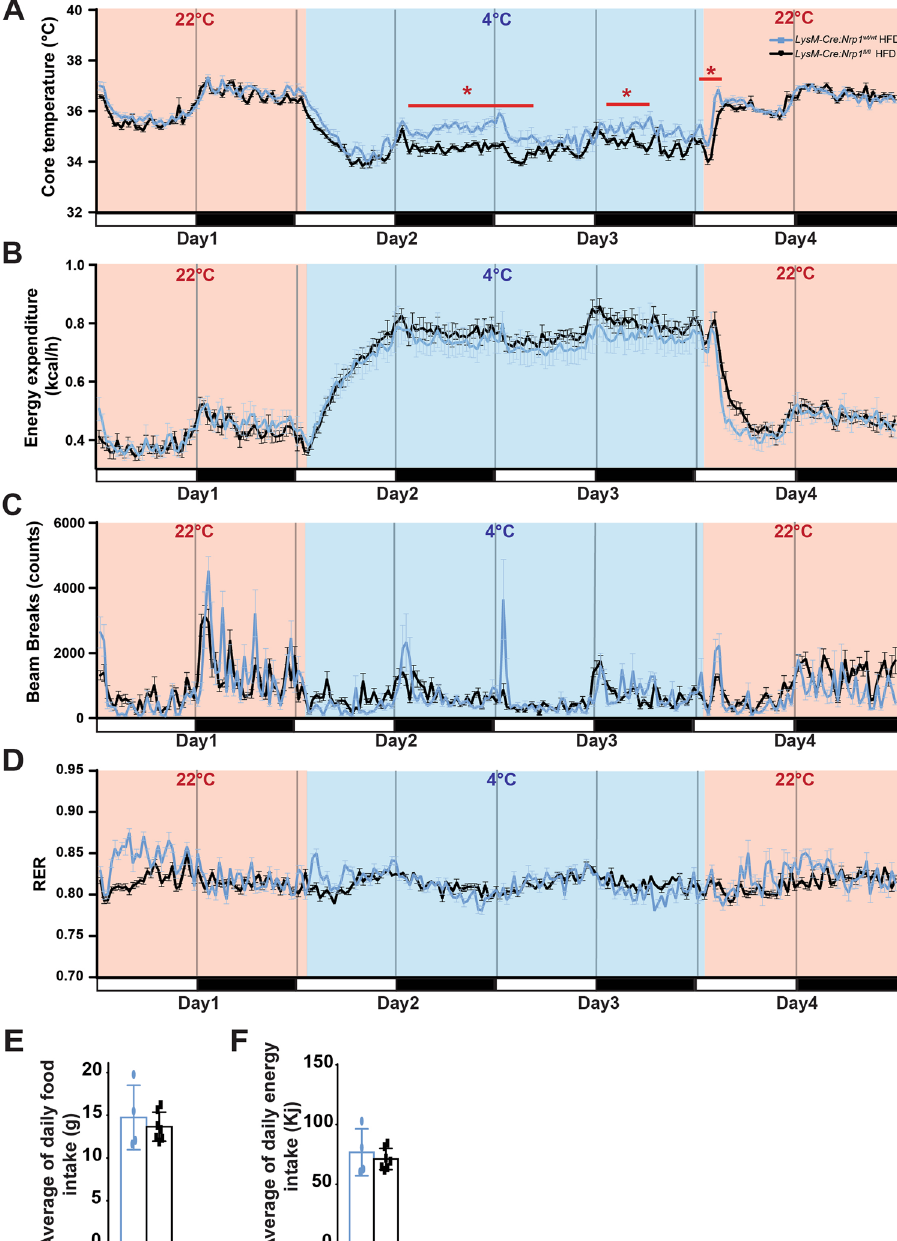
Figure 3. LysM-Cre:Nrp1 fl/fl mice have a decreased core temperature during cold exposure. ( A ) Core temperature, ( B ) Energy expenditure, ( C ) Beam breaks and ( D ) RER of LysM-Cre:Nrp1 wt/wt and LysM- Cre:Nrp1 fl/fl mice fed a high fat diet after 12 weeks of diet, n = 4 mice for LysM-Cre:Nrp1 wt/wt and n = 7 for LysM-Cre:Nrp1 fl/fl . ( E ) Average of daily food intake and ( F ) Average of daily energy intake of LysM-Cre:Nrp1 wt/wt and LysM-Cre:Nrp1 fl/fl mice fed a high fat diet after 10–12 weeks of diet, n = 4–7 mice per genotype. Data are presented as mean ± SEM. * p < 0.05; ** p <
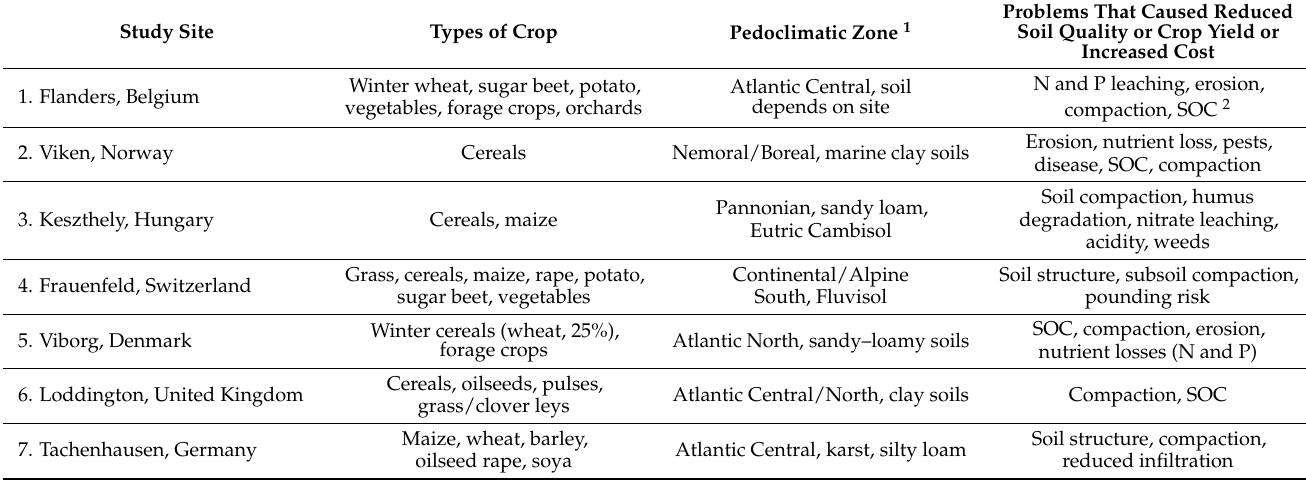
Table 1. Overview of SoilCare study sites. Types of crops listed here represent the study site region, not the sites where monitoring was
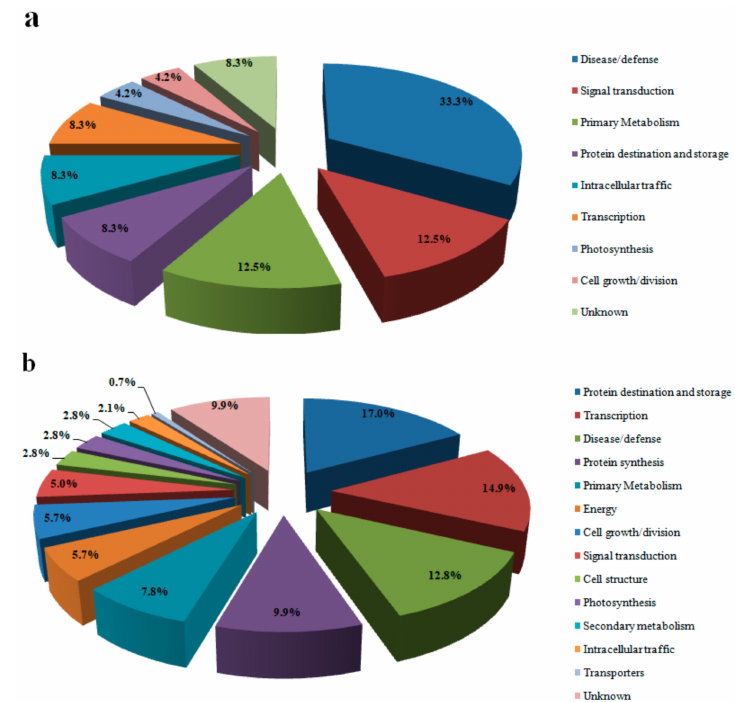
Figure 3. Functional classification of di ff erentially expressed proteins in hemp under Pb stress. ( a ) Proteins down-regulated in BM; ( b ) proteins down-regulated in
────────────────────
Leave the pictures out and output all of the data verbatim.

Exercise result:
Figure 3. LysM-Cre:Nrp1 fl/fl mice have a decreased core temperature during cold exposure. ( A ) Core temperature, ( B ) Energy expenditure, ( C ) Beam breaks and ( D ) RER of LysM-Cre:Nrp1 wt/wt and LysM- Cre:Nrp1 fl/fl mice fed a high fat diet after 12 weeks of diet, n = 4 mice for LysM-Cre:Nrp1 wt/wt and n = 7 for LysM-Cre:Nrp1 fl/fl . ( E ) Average of daily food intake and ( F ) Average of daily energy intake of LysM-Cre:Nrp1 wt/wt and LysM-Cre:Nrp1 fl/fl mice fed a high fat diet after 10–12 weeks of diet, n = 4–7 mice per genotype. Data are presented as mean ± SEM. * p < 0.05; ** p <
Table 1. Overview of SoilCare study sites. Types of crops listed here represent the study site region, not the sites where monitoring was
Figure 3. Functional classification of di ff erentially expressed proteins in hemp under Pb stress. ( a ) Proteins down-regulated in BM; ( b ) proteins down-regulated in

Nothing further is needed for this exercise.